A woman who acts for a trouble shooter for a large corporation is brought in to get a brutal sexual assault under control before the story gets out and sinks un upcoming deal. However she quickly learns there is much more going on and she is in the crosshairs.
This is a story told via found footage, CCTV images, texts and computer screens. I mention that up front because some people, myself included, are wary of films told in this manner.
While I don't hate the computer age found footage genre I am not one to run out to see any film told in this manner. When the images and computer screens are put together well and logically I think the genre can be great, when it's not I think it kind of collapses.

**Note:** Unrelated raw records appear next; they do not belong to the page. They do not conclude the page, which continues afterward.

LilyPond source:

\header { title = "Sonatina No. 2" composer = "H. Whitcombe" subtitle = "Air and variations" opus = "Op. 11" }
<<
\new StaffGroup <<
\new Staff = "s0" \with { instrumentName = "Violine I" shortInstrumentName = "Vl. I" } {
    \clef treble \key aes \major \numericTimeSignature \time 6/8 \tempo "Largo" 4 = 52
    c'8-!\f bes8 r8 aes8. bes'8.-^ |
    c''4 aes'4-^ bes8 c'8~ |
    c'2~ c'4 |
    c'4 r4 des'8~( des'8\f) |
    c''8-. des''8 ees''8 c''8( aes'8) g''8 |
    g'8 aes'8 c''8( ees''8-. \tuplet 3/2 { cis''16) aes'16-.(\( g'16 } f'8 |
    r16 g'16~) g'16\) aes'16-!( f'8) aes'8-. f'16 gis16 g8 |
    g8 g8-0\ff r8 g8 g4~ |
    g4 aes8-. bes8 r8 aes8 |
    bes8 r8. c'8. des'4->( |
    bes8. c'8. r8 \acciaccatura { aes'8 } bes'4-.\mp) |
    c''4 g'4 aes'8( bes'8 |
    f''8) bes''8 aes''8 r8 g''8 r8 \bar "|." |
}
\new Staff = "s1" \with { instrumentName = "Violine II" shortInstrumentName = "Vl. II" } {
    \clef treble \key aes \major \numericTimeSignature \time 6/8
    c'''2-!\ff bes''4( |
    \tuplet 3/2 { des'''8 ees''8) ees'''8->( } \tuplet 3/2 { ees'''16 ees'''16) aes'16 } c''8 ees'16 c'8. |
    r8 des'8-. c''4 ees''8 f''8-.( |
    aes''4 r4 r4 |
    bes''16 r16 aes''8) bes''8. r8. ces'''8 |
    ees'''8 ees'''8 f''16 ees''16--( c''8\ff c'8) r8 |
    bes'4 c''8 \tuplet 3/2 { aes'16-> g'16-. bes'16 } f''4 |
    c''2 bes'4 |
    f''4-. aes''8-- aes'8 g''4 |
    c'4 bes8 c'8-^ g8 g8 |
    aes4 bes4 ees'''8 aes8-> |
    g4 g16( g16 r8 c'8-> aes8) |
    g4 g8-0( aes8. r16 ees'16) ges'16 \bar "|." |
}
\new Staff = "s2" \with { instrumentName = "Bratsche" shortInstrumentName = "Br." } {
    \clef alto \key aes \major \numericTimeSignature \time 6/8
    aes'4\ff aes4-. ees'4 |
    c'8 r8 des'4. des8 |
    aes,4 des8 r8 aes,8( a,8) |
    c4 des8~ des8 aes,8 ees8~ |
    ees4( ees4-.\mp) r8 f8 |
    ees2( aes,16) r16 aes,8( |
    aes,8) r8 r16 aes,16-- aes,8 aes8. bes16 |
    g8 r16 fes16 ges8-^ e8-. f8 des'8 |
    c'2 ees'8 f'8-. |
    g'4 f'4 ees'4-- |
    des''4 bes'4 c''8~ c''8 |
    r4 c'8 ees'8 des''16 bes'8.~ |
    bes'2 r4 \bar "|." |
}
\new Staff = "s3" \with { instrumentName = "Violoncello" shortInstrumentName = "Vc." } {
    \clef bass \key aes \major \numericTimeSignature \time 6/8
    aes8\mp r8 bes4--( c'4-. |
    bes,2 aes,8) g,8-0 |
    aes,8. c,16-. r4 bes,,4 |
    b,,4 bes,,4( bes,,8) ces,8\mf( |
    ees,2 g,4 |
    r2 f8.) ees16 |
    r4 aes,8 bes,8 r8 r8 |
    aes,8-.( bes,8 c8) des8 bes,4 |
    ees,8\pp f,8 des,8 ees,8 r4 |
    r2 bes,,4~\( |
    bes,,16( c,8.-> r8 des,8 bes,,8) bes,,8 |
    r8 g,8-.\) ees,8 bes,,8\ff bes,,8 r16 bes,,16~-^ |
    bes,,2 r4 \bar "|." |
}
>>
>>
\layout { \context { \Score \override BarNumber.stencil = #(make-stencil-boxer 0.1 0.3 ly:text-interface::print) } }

Unfortunately COMPLIANCE is one of the times it collapses. The problem with the film starts early on when we begin to see CCTV images that make no sense. Why would our heroine have cameras in her home, and in those locations? The shot choices frequently include CCTV or hidden cameras in places where they never would be. I was taken out of the film because there was no logical reason why we are seeing these things (or why it would all be cut together like this.)
The bigger problem is that the way the story plays out makes no sense. Cops and most of the people in the film don't behave like they do in this film: a rape victim would not be left to just sit in a hopital waiting room, a corporate trouble shooter would not be allowed to run around like this because it would piss people off. No one on screen was a real person, rather they were a badly written character that was created based on watching bad conspiratorial thrillers and too many deranged YouTube videos about dark overlords.
I never bought a moment of it.
Honestly if I didn't trust the programmers at Fantaspoa so much I would have walked away early in the film and never mentioned seeing the film.